Task prompt → Rewrite the material as a two-column CSV with the headers rank and taxon, one row per line of material, putting each value in its own quoted field and replacing any line breaks with spaces. Start at the beginning of the material and stop after the line that contains "family: Dolichopodidae".

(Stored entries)
— START —

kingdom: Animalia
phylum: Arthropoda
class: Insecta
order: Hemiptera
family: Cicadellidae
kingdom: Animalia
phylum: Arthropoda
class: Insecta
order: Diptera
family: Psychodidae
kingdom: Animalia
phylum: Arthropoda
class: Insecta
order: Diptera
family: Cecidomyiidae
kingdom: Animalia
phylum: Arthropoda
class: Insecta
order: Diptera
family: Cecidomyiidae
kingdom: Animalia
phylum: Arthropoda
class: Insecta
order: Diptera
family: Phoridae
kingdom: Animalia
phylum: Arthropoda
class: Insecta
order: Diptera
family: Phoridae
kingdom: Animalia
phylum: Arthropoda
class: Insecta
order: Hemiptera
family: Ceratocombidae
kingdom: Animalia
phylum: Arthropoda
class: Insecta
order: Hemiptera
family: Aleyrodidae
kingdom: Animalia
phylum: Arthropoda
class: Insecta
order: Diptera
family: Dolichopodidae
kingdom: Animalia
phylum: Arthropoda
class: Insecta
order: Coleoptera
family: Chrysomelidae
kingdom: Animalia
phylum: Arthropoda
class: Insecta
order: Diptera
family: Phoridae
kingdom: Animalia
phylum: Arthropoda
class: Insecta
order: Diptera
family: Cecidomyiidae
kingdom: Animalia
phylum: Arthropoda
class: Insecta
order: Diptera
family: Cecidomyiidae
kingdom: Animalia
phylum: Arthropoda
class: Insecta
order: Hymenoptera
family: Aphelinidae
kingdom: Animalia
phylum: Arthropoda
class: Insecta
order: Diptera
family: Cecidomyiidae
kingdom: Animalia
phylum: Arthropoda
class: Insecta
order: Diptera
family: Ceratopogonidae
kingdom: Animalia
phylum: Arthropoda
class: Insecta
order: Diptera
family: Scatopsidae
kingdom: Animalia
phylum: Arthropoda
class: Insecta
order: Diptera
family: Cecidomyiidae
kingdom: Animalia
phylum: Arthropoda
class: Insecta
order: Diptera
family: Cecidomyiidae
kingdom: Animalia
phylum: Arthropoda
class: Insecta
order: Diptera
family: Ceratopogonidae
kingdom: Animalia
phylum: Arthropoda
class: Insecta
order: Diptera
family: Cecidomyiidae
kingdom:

— END —

Response below →
rank,taxon
"kingdom:","Animalia"
"phylum:","Arthropoda"
"class:","Insecta"
"order:","Hemiptera"
"family:","Cicadellidae"
"kingdom:","Animalia"
"phylum:","Arthropoda"
"class:","Insecta"
"order:","Diptera"
"family:","Psychodidae"
"kingdom:","Animalia"
"phylum:","Arthropoda"
"class:","Insecta"
"order:","Diptera"
"family:","Cecidomyiidae"
"kingdom:","Animalia"
"phylum:","Arthropoda"
"class:","Insecta"
"order:","Diptera"
"family:","Cecidomyiidae"
"kingdom:","Animalia"
"phylum:","Arthropoda"
"class:","Insecta"
"order:","Diptera"
"family:","Phoridae"
"kingdom:","Animalia"
"phylum:","Arthropoda"
"class:","Insecta"
"order:","Diptera"
"family:","Phoridae"
"kingdom:","Animalia"
"phylum:","Arthropoda"
"class:","Insecta"
"order:","Hemiptera"
"family:","Ceratocombidae"
"kingdom:","Animalia"
"phylum:","Arthropoda"
"class:","Insecta"
"order:","Hemiptera"
"family:","Aleyrodidae"
"kingdom:","Animalia"
"phylum:","Arthropoda"
"class:","Insecta"
"order:","Diptera"
"family:","Dolichopodidae"